Wake up this morning and its fixed. Wasnt network failure because others at work on vzw still had 3g. /clueless

Sent from my DROID BIONIC using RootzWiki Forums


----------



## Bendr0id (Sep 29, 2011)

Spazzymz said:


> ive been switching back and forth between my bionic and tbolt mainly because i can tether with my tbolt. but when i switched back to my bionic this morning i get no data. 3G icon is there but no data connection coming through. put sim back into my bolt and 3G icon doesnt show up at all. any ideas?

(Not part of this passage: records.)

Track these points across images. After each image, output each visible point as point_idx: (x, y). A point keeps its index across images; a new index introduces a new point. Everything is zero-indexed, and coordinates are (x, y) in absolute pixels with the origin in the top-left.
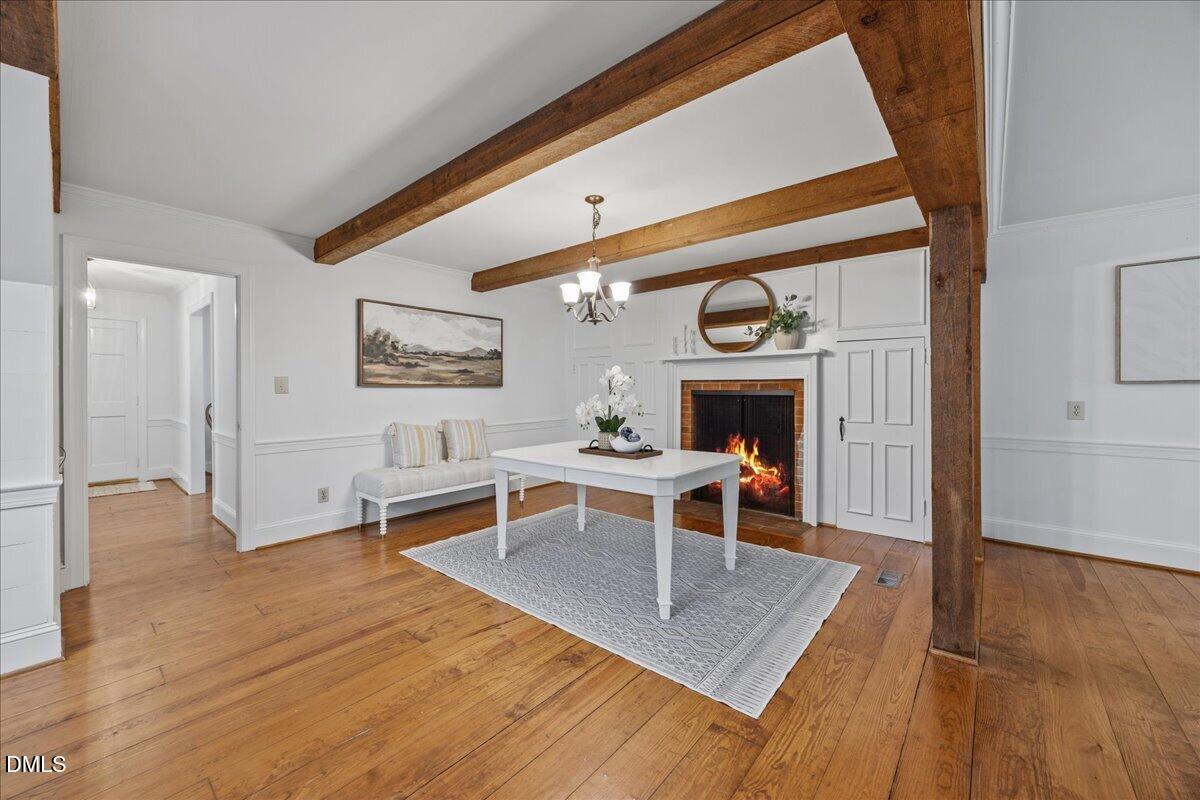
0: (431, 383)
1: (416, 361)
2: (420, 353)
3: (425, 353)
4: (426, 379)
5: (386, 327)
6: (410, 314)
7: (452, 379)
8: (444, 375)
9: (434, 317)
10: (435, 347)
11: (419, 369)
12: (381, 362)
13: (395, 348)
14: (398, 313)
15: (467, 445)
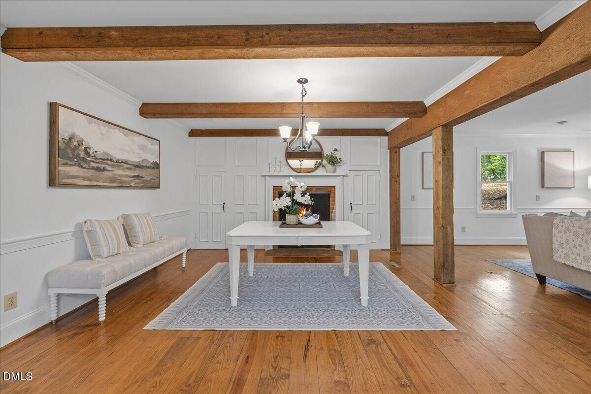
0: (115, 185)
1: (104, 166)
2: (108, 159)
3: (111, 160)
4: (112, 182)
5: (80, 133)
6: (99, 125)
7: (129, 182)
8: (124, 179)
9: (117, 131)
10: (118, 155)
11: (106, 173)
12: (75, 165)
13: (88, 154)
14: (90, 123)
15: (147, 232)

There is a known issue with Verizon right now that is supposed to be fixed with an update in November. It is a 3G/4G signal loss. It will sometimes even show the "3G" symbol, but you will not have a connection. One thing that I have found to fix it when you have that problem (doesn't always work) is to put your phone into airplane mode for about 5-10 seconds and then turn airplane mode off. Should restore you connection after a moment.


----------



## ericatomars23 (Jun 21, 2011)

When I had my TBolt I had 3G problems a lot. I would almost always have to end up restarting the phone. I haven't had that problem at all from my Bionic though. My best suggestion would be to restart the phone and see if that works, if not switching in/out of airplane mode should refresh the network enough to wanna work.


----------



## Spazzymz (Jul 15, 2011)

I tried airplane mode, data on/off switching, rebooting on both phones. Even tried a different version of unleashed on the db. In the end it just fixed itself while i slept. /shrug

Sent from my DROID BIONIC using RootzWiki Forums


----------



## Haze69 (Sep 25, 2011)

"Spazzymz said:


> I tried airplane mode, data on/off switching, rebooting on both phones. Even tried a different version of unleashed on the db. In the end it just fixed itself while i slept. /shrug
> 
> Sent from my DROID BIONIC using RootzWiki Forums


You have to keep turning off and on your bionic til it comes back. I used to hear about it on other bionics and thought I got lucky til it started happening to mine. I lose signal and have to keep rebooting til I get signal and sometimes ill just lose data, I got a new sim and it fixed the problem for a whilw but its been happening alot lately, I called Verizon and they said its a known issue and Motorola is working on an update to fix it


----------



## Spazzymz (Jul 15, 2011)

Yes, but it did the same thing when i popped sim into my tbolt. So it wasnt just on my bionic. Its fixed now so im cool.

Sent from my DROID BIONIC using RootzWiki Forums


----------